In his devastating report on the banking crisis Professor Patrick Honohan makes it very clear that this was a home-grown crisis, created and nurtured by the Government. Professor Honohan says, "Macroeconomic and budgetary policies contributed significantly to the economic overheating .....This helped create a climate of public opinion which was led to believe that the party could last forever." That was the impression coming from the Galway tent year after year.

In their report, Klaus Regling and Max Watson also make it clear that the banking crisis "was in crucial ways home-made" and that official policies and banking practices added "fuel to the fire." The report said, "Fiscal policy, bank governance and financial supervision left the economy vulnerable to a deep crisis, with costly and extended social fall-out". How true those words are. By mid-decade "financial stability analysis should have sounded alarm bells loudly." Those alarm bells were ringing for a long time. The Taoiseach claims that no one shouted stop as he set us on the path to ruin, but he knows that is not true. As far back as 2005, the International Monetary Fund told him that house price overvaluation in Ireland "could not just be explained by economic fundamentals". The ESRI warned him that a collapse in the housing market could have "serious" short to medium-term effects on economic growth. As The New York Times looked on in disbelief at what was happening here, under the direction and stewardship of the Taoiseach, it could only describe Ireland as the "wild west of European finance". In 2006, The Economist warned that Ireland was experiencing "the biggest bubble in history". In the same year, Professor Morgan Kelly projected that property prices could fall dramatically, with catastrophic consequences for the banking sector:

We have spent the last five years learning to believe that exports and competitiveness do not matter, and that we can get rich by selling houses to each other. We are likely to spend a painful few years as we unlearn that lesson.

How right Professor Kelly was. In his report, Professor Patrick Honohan lays bare the bunker mentality into which the Government had retreated by 2007. He makes it clear that the conclusions of the financial stability report of that year were based on a "selective reading of the evidence". He states:

The central conclusion regarding a 'soft landing' was not based on any quantitative calculations or analysis. This appears to have been a triumph of hope over reality. More generally, a rather defensive approach was adopted to external critics or contrarians.

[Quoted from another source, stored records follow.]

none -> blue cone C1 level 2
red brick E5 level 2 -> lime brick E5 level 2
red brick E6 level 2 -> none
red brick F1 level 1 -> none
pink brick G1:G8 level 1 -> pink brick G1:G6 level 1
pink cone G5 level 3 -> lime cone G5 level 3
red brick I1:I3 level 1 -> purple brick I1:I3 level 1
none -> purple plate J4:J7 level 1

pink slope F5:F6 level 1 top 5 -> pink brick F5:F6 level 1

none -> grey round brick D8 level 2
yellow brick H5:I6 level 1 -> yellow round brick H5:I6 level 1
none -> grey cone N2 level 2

The Government was not willing to listen to the warning signs or to heed the alarm bells. It decided to continue with the party as if it would never end. Professor Honohan demolishes the Fianna Fáil line that no one was questioning the Government's policies. He points out that "for years many observers had raised some concerns publicly or privately, albeit sometimes in coded form, about the sustainability of the property boom, which was indeed dramatic by international standards". Fine Gael consistently warned the Government that its mismanagement would lead to disaster. It ignored our warnings and our proposals, which would have halted the destruction.